Chapter 4 - Applications of the Derivative - 4.3 The Mean Value Theorem and Monotonicity - Exercises - Page 189: 34


$f(x) $ is decreasing on $(-\infty,-3/4) $ and increasing on $ ( -3/4,0) \cup (0 ,\infty) $. $f(x)$ has a local minimum at $x= -3/4$.

Work Step by Step

Given $$y=x^{4}+x^{3}$$ Since $$f'(x) =4x^{3}+3x^2 $$ Then $f(x)$ has critical points when \begin{align*} f'(x)&=0\\ 4x^{3}+3x^2 &=0\\ x^2(4x +3)&=0 \end{align*} Then $x= 0$ and $x=-3/4$ are critical points.
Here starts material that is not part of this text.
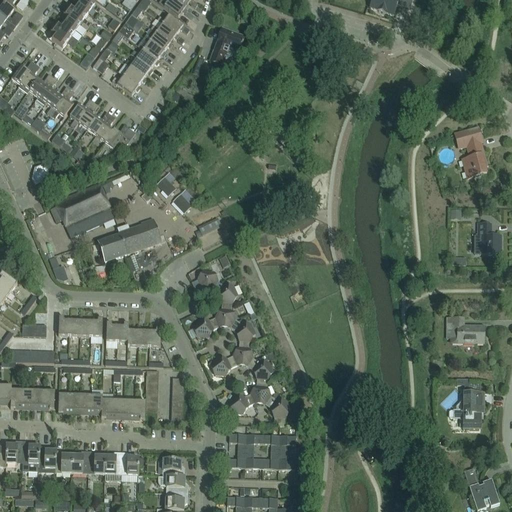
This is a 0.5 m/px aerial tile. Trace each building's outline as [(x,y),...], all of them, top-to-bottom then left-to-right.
[(101,11),(85,0),(76,0),(79,1),(75,6),(88,16),(92,10),(98,15),(101,11)] [(143,12),(149,4),(144,0),(143,0),(137,8),(142,12),(143,12)] [(186,12),(184,10),(170,0),(166,5),(161,1),(158,5),(178,19),(181,14),(184,15),(186,12)] [(197,6),(191,2),(188,0),(169,0),(170,0),(184,10),(188,5),(195,10),(197,6)] [(402,8),(409,10),(412,0),(404,0),(404,2),(397,0),(372,0),(369,9),(378,12),(378,13),(384,15),(385,14),(393,17),(397,6),(402,8)] [(8,18),(13,12),(0,2),(0,17),(16,29),(18,25),(8,18)] [(88,16),(75,6),(71,11),(69,9),(66,13),(88,29),(90,26),(84,21),(88,16)] [(136,21),(142,12),(137,8),(131,17),(136,21)] [(122,10),(117,17),(122,20),(127,14),(122,10)] [(62,24),(75,33),(81,38),(88,29),(66,13),(63,17),(66,19),(62,24)] [(0,17),(0,29),(3,25),(13,32),(16,29),(0,17)] [(139,23),(136,21),(131,17),(124,26),(132,31),(139,23)] [(189,32),(168,17),(165,22),(159,18),(156,22),(162,26),(176,37),(180,31),(186,36),(189,32)] [(75,33),(62,24),(58,29),(56,27),(53,30),(75,47),(78,43),(71,38),(75,33)] [(134,33),(132,31),(124,26),(118,35),(123,38),(127,42),(134,33)] [(178,38),(176,37),(162,26),(158,31),(153,27),(150,31),(170,45),(173,40),(175,42),(178,38)] [(75,47),(53,30),(50,34),(53,36),(49,41),(55,45),(53,48),(60,53),(66,45),(72,50),(75,47)] [(172,47),(170,45),(150,31),(148,31),(146,35),(146,36),(143,40),(149,44),(163,54),(167,49),(169,50),(172,47)] [(217,44),(214,52),(224,56),(230,58),(233,50),(239,52),(244,40),(222,31),(217,44)] [(107,33),(102,39),(107,43),(112,36),(107,33)] [(116,47),(123,38),(118,35),(111,43),(116,47)] [(126,44),(133,49),(139,42),(132,37),(126,44)] [(95,48),(96,49),(100,52),(107,43),(102,39),(95,48)] [(165,56),(163,54),(149,44),(143,40),(137,49),(142,52),(157,63),(160,58),(163,59),(165,56)] [(111,43),(107,49),(112,53),(116,47),(111,43)] [(94,60),(100,52),(96,49),(90,57),(94,60)] [(105,52),(101,57),(106,60),(110,55),(105,52)] [(159,64),(157,63),(142,52),(139,57),(133,53),(131,57),(136,61),(150,71),(154,66),(156,68),(159,64)] [(214,52),(210,63),(220,67),(224,56),(214,52)] [(199,59),(192,76),(197,78),(204,61),(199,59)] [(99,60),(92,69),(97,73),(104,64),(99,60)] [(152,73),(150,71),(136,61),(132,66),(127,62),(124,66),(130,70),(144,80),(148,75),(150,77),(152,73)] [(20,87),(35,67),(31,64),(25,71),(21,68),(11,81),(20,87)] [(108,67),(104,64),(97,73),(102,76),(108,67)] [(146,82),(144,80),(130,70),(124,66),(118,75),(123,78),(137,89),(141,84),(143,85),(146,82)] [(29,94),(38,81),(34,77),(39,70),(35,67),(20,87),(18,90),(27,96),(28,94),(29,94)] [(37,100),(52,79),(48,76),(43,84),(38,81),(29,94),(37,100)] [(206,91),(209,81),(198,77),(195,87),(206,91)] [(140,90),(137,89),(123,78),(120,83),(114,79),(111,83),(131,98),(135,92),(137,94),(140,90)] [(46,106),(56,93),(51,90),(57,83),(52,79),(37,100),(34,104),(43,111),(46,106)] [(50,119),(70,92),(66,89),(60,97),(56,93),(46,106),(51,110),(46,116),(50,119)] [(64,119),(73,106),(68,103),(74,95),(70,92),(50,119),(54,121),(59,116),(64,119)] [(15,111),(22,100),(16,95),(8,106),(15,111)] [(78,125),(93,105),(89,102),(84,109),(79,106),(69,119),(74,123),(70,128),(74,131),(78,125)] [(87,132),(96,118),(92,115),(97,108),(93,105),(78,125),(87,132)] [(14,114),(5,108),(2,112),(11,118),(14,114)] [(128,110),(125,113),(134,122),(137,118),(128,110)] [(22,121),(14,114),(11,118),(19,124),(22,121)] [(95,138),(111,117),(106,114),(101,122),(96,118),(87,132),(95,138)] [(104,144),(114,131),(109,128),(115,120),(111,117),(95,138),(104,144)] [(31,127),(22,121),(19,124),(28,131),(31,127)] [(35,121),(31,127),(28,131),(37,137),(40,133),(45,126),(39,121),(38,122),(35,121)] [(118,135),(114,131),(104,144),(113,151),(115,148),(119,151),(126,148),(135,135),(124,127),(118,135)] [(457,146),(465,144),(466,147),(469,160),(462,162),(467,180),(486,175),(483,163),(485,162),(480,144),(481,143),(478,130),(454,136),(457,146)] [(48,140),(40,133),(37,137),(46,144),(48,140)] [(64,144),(55,137),(51,143),(60,150),(64,144)] [(72,151),(69,156),(77,162),(83,154),(75,148),(72,151)] [(79,161),(75,166),(80,169),(84,165),(79,161)] [(50,180),(48,175),(48,174),(49,174),(47,170),(46,171),(43,165),(35,169),(32,180),(35,187),(50,180)] [(170,185),(164,179),(157,186),(162,192),(170,185)] [(175,191),(170,185),(162,192),(168,198),(175,191)] [(115,221),(109,208),(100,187),(55,207),(56,209),(50,211),(56,225),(62,222),(70,241),(115,221)] [(145,196),(142,199),(147,204),(150,201),(145,196)] [(186,202),(180,196),(173,203),(178,209),(186,202)] [(184,215),(192,208),(186,202),(178,209),(184,215)] [(450,211),(450,220),(459,220),(459,211),(450,211)] [(476,224),(476,215),(461,215),(461,224),(476,224)] [(129,232),(127,227),(117,231),(119,237),(97,244),(104,265),(161,245),(153,222),(141,226),(141,228),(129,232)] [(201,236),(220,227),(218,222),(198,231),(201,236)] [(474,238),(474,256),(479,256),(500,256),(501,238),(491,238),(491,232),(491,226),(477,226),(477,238),(474,238)] [(59,270),(53,272),(56,281),(64,284),(68,282),(63,268),(59,270)] [(191,285),(195,294),(202,291),(212,291),(217,296),(223,287),(217,283),(213,274),(203,273),(197,281),(191,285)] [(2,274),(0,276),(0,286),(10,294),(17,285),(2,274)] [(294,297),(301,293),(297,284),(289,288),(294,297)] [(10,294),(0,286),(0,300),(4,303),(10,294)] [(233,288),(223,287),(217,296),(221,305),(221,312),(231,312),(231,305),(237,297),(233,288)] [(235,321),(231,312),(221,312),(215,320),(219,329),(229,330),(235,334),(241,326),(235,321)] [(69,338),(69,320),(58,319),(58,338),(69,338)] [(80,339),(80,320),(69,320),(69,338),(80,339)] [(91,339),(91,321),(80,320),(80,339),(91,339)] [(219,329),(215,320),(209,323),(199,322),(193,330),(197,339),(207,340),(213,332),(219,329)] [(102,339),(102,321),(91,321),(91,339),(102,339)] [(463,329),(463,327),(457,327),(457,321),(446,321),(446,341),(452,341),(452,346),(483,346),(483,329),(463,329)] [(116,344),(117,325),(106,325),(105,344),(116,344)] [(128,330),(128,326),(117,325),(116,344),(127,344),(128,330)] [(250,327),(241,326),(235,334),(239,343),(238,350),(248,351),(249,344),(255,336),(250,327)] [(138,349),(139,330),(128,330),(127,344),(127,348),(138,349)] [(149,349),(150,331),(139,330),(138,349),(149,349)] [(161,331),(150,331),(149,349),(160,349),(161,331)] [(8,342),(13,336),(9,334),(5,340),(8,342)] [(252,360),(248,351),(238,350),(233,358),(237,367),(247,368),(252,372),(258,364),(252,360)] [(237,367),(233,358),(226,361),(216,360),(210,368),(215,377),(225,378),(230,370),(237,367)] [(268,365),(258,364),(252,372),(256,381),(256,388),(266,389),(266,382),(272,374),(268,365)] [(11,392),(11,388),(0,387),(0,406),(10,406),(11,392)] [(270,398),(266,389),(256,388),(250,396),(254,405),(264,406),(270,410),(276,402),(270,398)] [(22,392),(11,392),(10,406),(10,410),(21,411),(22,392)] [(32,411),(32,393),(22,392),(21,411),(32,411)] [(43,412),(43,393),(32,393),(32,411),(43,412)] [(54,412),(54,394),(43,393),(43,412),(54,412)] [(450,412),(449,413),(449,419),(450,420),(453,420),(453,421),(463,421),(463,432),(480,432),(480,422),(480,415),(483,415),(483,406),(483,397),(483,395),(468,395),(468,401),(464,401),(456,408),(456,412),(453,412),(450,412)] [(254,405),(250,396),(244,399),(234,398),(228,406),(232,415),(242,416),(248,408),(254,405)] [(68,415),(69,397),(58,397),(58,415),(68,415)] [(79,416),(80,397),(69,397),(68,415),(79,416)] [(90,416),(91,398),(80,397),(79,416),(90,416)] [(101,402),(102,402),(102,398),(91,398),(90,416),(101,416),(101,402)] [(112,421),(112,402),(102,402),(101,402),(101,416),(101,420),(112,421)] [(123,421),(123,403),(112,402),(112,421),(123,421)] [(285,403),(276,402),(270,410),(274,419),(273,428),(283,428),(284,420),(290,412),(285,403)] [(134,422),(134,403),(123,403),(123,421),(134,422)] [(145,415),(145,409),(145,403),(134,403),(134,422),(144,422),(144,421),(145,415)] [(245,454),(246,437),(229,437),(228,445),(237,446),(237,454),(245,454)] [(262,447),(262,438),(246,437),(245,454),(253,454),(253,446),(262,447)] [(278,455),(279,438),(262,438),(262,447),(270,447),(270,455),(278,455)] [(295,439),(279,438),(278,455),(286,455),(286,447),(295,448),(295,439)] [(22,457),(23,444),(14,444),(13,445),(13,448),(6,447),(5,465),(6,465),(16,466),(16,465),(22,465),(22,456),(22,457)] [(39,467),(39,448),(32,448),(32,446),(31,444),(23,444),(22,457),(22,456),(22,465),(21,474),(38,474),(38,471),(38,467),(39,467)] [(55,471),(55,453),(49,453),(49,450),(47,449),(39,448),(39,467),(38,467),(38,471),(54,471),(55,471)] [(71,476),(72,457),(65,457),(65,455),(64,453),(55,453),(55,471),(54,471),(54,475),(71,476)] [(88,476),(88,454),(80,454),(78,455),(78,458),(72,457),(71,476),(88,476)] [(104,477),(105,459),(98,458),(98,456),(97,454),(88,454),(88,476),(104,477)] [(244,471),(245,454),(237,454),(237,462),(228,462),(228,470),(244,471)] [(253,461),(253,454),(245,454),(244,471),(260,471),(260,462),(253,461)] [(121,477),(121,455),(113,455),(112,456),(111,459),(105,459),(104,477),(121,477)] [(130,455),(121,455),(121,477),(138,478),(138,460),(131,459),(131,457),(130,455)] [(278,472),(278,455),(270,455),(270,462),(262,462),(262,472),(278,472)] [(294,473),(295,464),(286,464),(286,455),(278,455),(278,472),(294,473)] [(163,462),(162,479),(184,479),(184,471),(183,470),(180,469),(181,463),(163,462)] [(468,487),(478,484),(473,471),(464,474),(468,487)] [(184,486),(184,479),(162,479),(158,479),(158,483),(158,486),(160,487),(162,489),(166,489),(165,496),(188,496),(188,488),(186,486),(184,486)] [(499,506),(495,494),(491,482),(482,485),(483,486),(479,488),(478,486),(469,489),(476,511),(480,511),(486,510),(485,508),(489,506),(490,509),(499,506)] [(187,504),(188,496),(165,496),(165,511),(164,511),(182,511),(183,506),(186,506),(187,504)] [(243,511),(244,500),(227,499),(226,508),(235,509),(235,511),(243,511)] [(259,501),(244,500),(243,511),(251,511),(251,510),(259,510),(259,501)] [(276,511),(277,511),(277,501),(261,501),(261,511),(268,511),(276,511)] [(55,503),(54,511),(63,511),(64,503),(55,503)]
To find the intervals where $f$ is increasing and decreasing, choose $x=-1,\ x= -0.5$ and $x= 1$ \begin{align*} f'( -1)&<0 \\ f'(-0.5)& >0\\ f'(1)&>0 \end{align*} Hence, $f(x) $ is decreasing on $(-\infty,-3/4) $ and increasing on $ ( -3/4,0) \cup (0 ,\infty) $. Hence, by using the first derivative test, $f(x)$ has a local minimum at $x= -3/4$. $f(0)$ is a point of inflection.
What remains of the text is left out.